Bladder ruptures can be extraperitoneal or intraperitoneal, depending on the site of injury although a mixed picture occurs in a small percentages of cases. Intraperitoneal bladder ruptures are usually associated with blunt abdominal trauma (excluding iatrogenic causes) and unlike extraperitoneal leaks, they are not usually associated with pelvic fractures. Intraperitoneal bladder ruptures usually occur in the dome of the bladder in contrast to extraperitoneal leaks which are most often located in the lateral walls. The diagnosis can be confirmed by a cystogram and if performed carefully then almost 100% of ruptures can be detected, although if a post-drainage film is omitted, then up to 20% of cases may be missed.1 In the case of an intraperitoneal bladder rupture, a cystogram will show contrast collecting within the peritoneal cavity and outlining bowel loops which appear as cylindrical filling defects. When the patient is in the supine position, free intraperitoneal contrast settles in the most dependent part of the pelvis and in this situation the cystogram has the configuration of an hourglass. The well-defined lower portion represents the urinary bladder and the upper part is formed by free contrast in the pelvic cavity. The waist of the hourglass is the point from which contrast escapes from the bladder. If there are other significant traumatic injuries, the diagnosis can also be made by performing computed tomographic cystography, although some authors do not feel that this is as sensitive as conventional cystography.2
In the majority of cases of intraperitoneal bladder rupture there is a history of significant abdominal trauma but it is important to realise that, following a period of heavy alcohol intake, the distended urinary bladder is very susceptible to injury and can be ruptured by surprisingly minor incidents. Furthermore, the intoxicated patient may fail to recall any relevant episode of trauma. In this case, the patient only gave a history of falling onto his abdomen when specifically questioned about trauma. Although these cases are rare they are important because the correct diagnosis is usually not made at presentation causing an increase in mortality and morbidity. In a recent paper, 20 isolated intraperitoneal bladder ruptures were reviewed and the mean time between presentation and diagnosis was found to be 5.4 days.3 In many of these cases heavy alcohol intake was considered to be one of the most important factors associated with a delay in diagnosis and management.
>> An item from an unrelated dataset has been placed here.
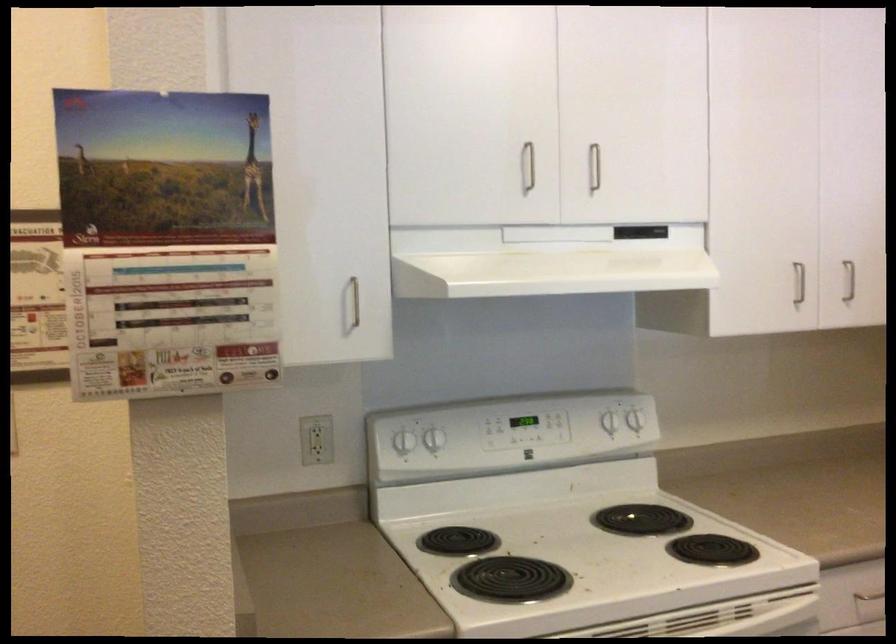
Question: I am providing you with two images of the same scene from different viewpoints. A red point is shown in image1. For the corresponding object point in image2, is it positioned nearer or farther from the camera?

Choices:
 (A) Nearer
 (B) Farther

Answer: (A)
In urinary ascites there are relatively high concentrations of urea and electrolytes in the peritoneal cavity compared with blood levels, and therefore diffusion of these substances takes place, back across the peritoneal membrane. This results in an elevation of serum urea, creatinine and potassium levels with an associated metabolic acidosis and hyponatraemia which can simulate the biochemical changes of acute renal failure.4
In conclusion, it is important to suspect an intraperitoneal bladder rupture in any patient with a history of non-specific abdominal pain following an alcoholic bout, even in the absence of any urinary symptoms. If the correct diagnosis is not made initially, the patient may develop biochemical changes which are very similar to those of acute renal failure causing a further delay in appropriate management, with an associated increase in morbidity and mortality.